There was an article a while back (few months old maybe?) that said Apple makes anywhere form 49-70% profit on each individual iPhone.
The ridiculous thing is, the price stays the same for an entire year, give or take, until the next iPhone. So up until September 12th, the 4S was still $649 unlocked. By that point, that's probably hovering closer to that 70% profit range. I scanned through the thread, and someone said it costs Apple about $188 dollars to make the iPhone 4S? If true, that's an insane profit. I could have read wrong, however.
And to put it into more perspective, the iPhone 4 was $549 unlocked (two year old phone) and the 3GS was $379, I believe, unlocked (3 year old phone). <- Think about that.
The same will be true for whatever the iPhone 5 costs.

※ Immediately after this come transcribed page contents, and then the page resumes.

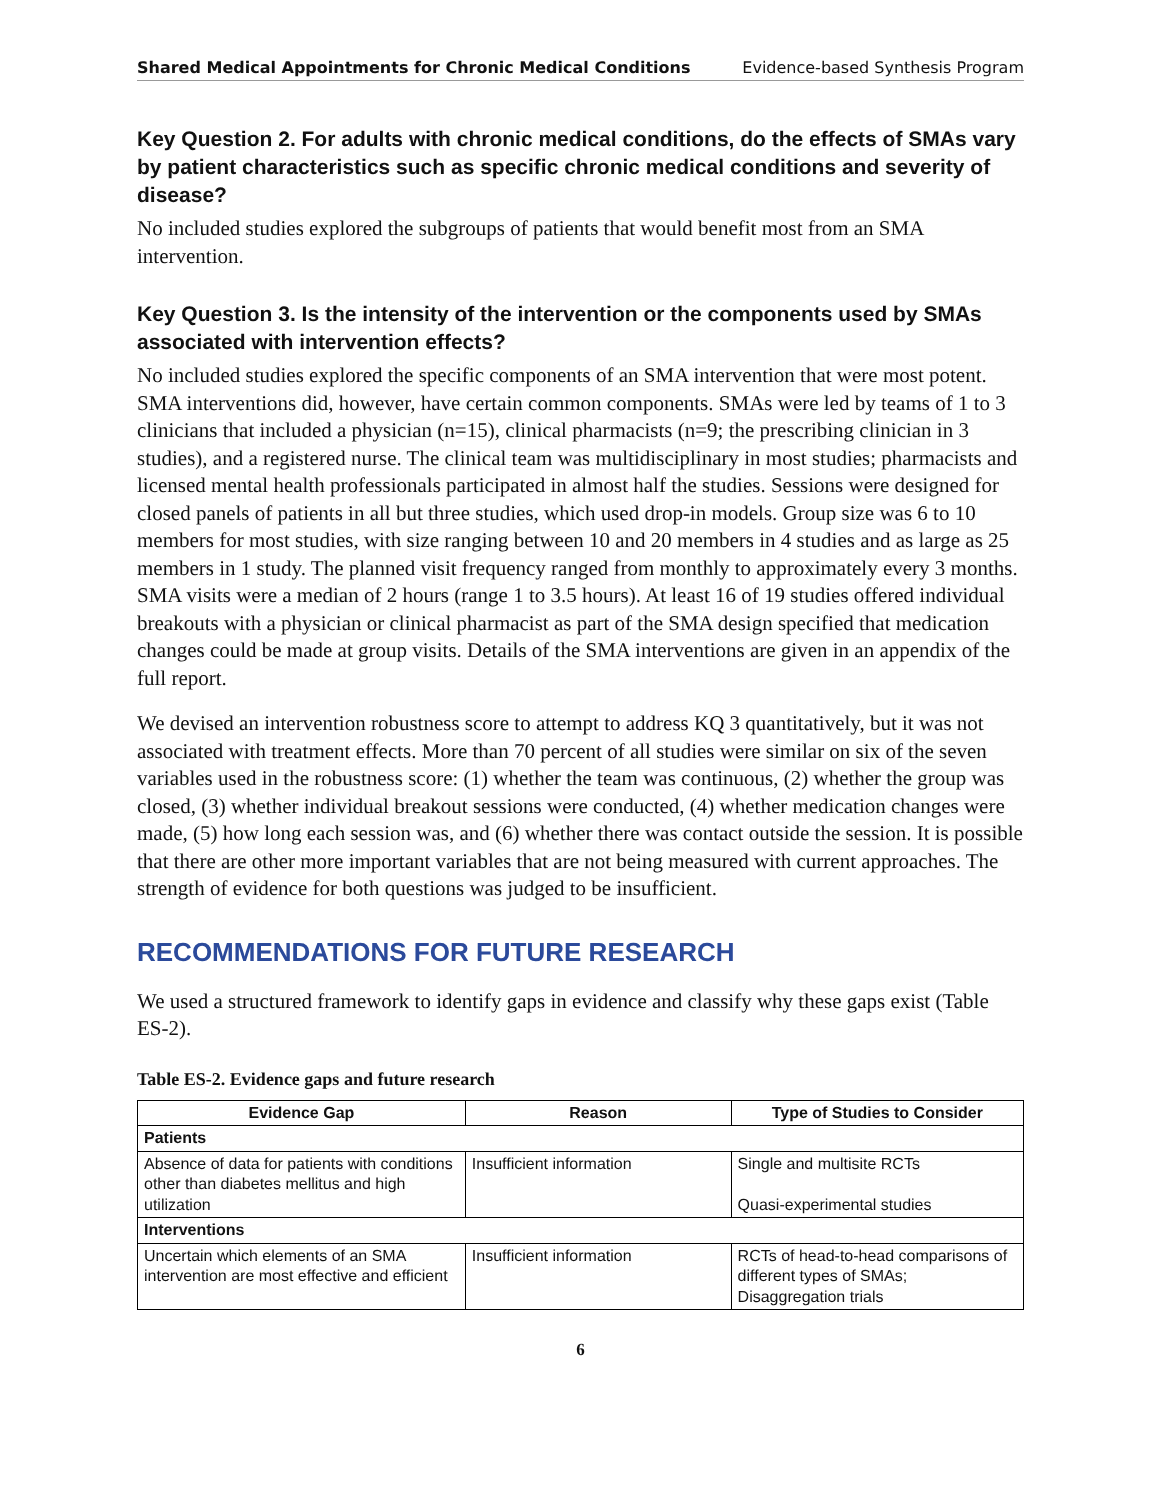Shared Medical Appointments for Chronic Medical Conditions Evidence-based Synthesis Program
Key Question 2. For adults with chronic medical conditions, do the effects of SMAs vary by patient characteristics such as specific chronic medical conditions and severity of disease?
No included studies explored the subgroups of patients that would benefit most from an SMA intervention.
Key Question 3. Is the intensity of the intervention or the components used by SMAs associated with intervention effects?
No included studies explored the specific components of an SMA intervention that were most potent. SMA interventions did, however, have certain common components. SMAs were led by teams of 1 to 3 clinicians that included a physician (n=15), clinical pharmacists (n=9; the prescribing clinician in 3 studies), and a registered nurse. The clinical team was multidisciplinary in most studies; pharmacists and licensed mental health professionals participated in almost half the studies. Sessions were designed for closed panels of patients in all but three studies, which used drop-in models. Group size was 6 to 10 members for most studies, with size ranging between 10 and 20 members in 4 studies and as large as 25 members in 1 study. The planned visit frequency ranged from monthly to approximately every 3 months. SMA visits were a median of 2 hours (range 1 to 3.5 hours). At least 16 of 19 studies offered individual breakouts with a physician or clinical pharmacist as part of the SMA design specified that medication changes could be made at group visits. Details of the SMA interventions are given in an appendix of the full report.
We devised an intervention robustness score to attempt to address KQ 3 quantitatively, but it was not associated with treatment effects. More than 70 percent of all studies were similar on six of the seven variables used in the robustness score: (1) whether the team was continuous, (2) whether the group was closed, (3) whether individual breakout sessions were conducted, (4) whether medication changes were made, (5) how long each session was, and (6) whether there was contact outside the session. It is possible that there are other more important variables that are not being measured with current approaches. The strength of evidence for both questions was judged to be insufficient.
RECOMMENDATIONS FOR FUTURE RESEARCH
We used a structured framework to identify gaps in evidence and classify why these gaps exist (Table ES-2).
Table ES-2. Evidence gaps and future research
| Evidence Gap | Reason | Type of Studies to Consider |
| --- | --- | --- |
| Patients | | |
| Absence of data for patients with conditions other than diabetes mellitus and high utilization | Insufficient information | Single and multisite RCTs Quasi-experimental studies |
| Interventions | | |
| Uncertain which elements of an SMA intervention are most effective and efficient | Insufficient information | RCTs of head-to-head comparisons of different types of SMAs; Disaggregation trials |
6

It'll be the same price until the next one, no matter if (really: when) production costs go down.
Also, a note about resale value, because I know it'll inevitably be brought up... there's no question resale value is higher with iPhones, but the math really isn't that dramatic. Just some rough figures:
If you buy an unlocked iPhone for $649 + tax = about $730 or so?
Resell for what? Say $400 or so? You lose $300+ bucks.
If you buy an unlocked Galaxy SIII, which I think now is in the mid-$500 range + tax, say it's somewhere over $600+. Resale for (what are they going for?). Even if you resale for $200, you'd lose ~$300 bucks.
Ditto the Galaxy Nexus from Google. $350 unlocked + tax = $400+.
Even if you resell this for as low as $100 bucks, you'd lose ~$300.
So, is the resale value that big of a deal when the price of the device is so high to begin with? Not sure.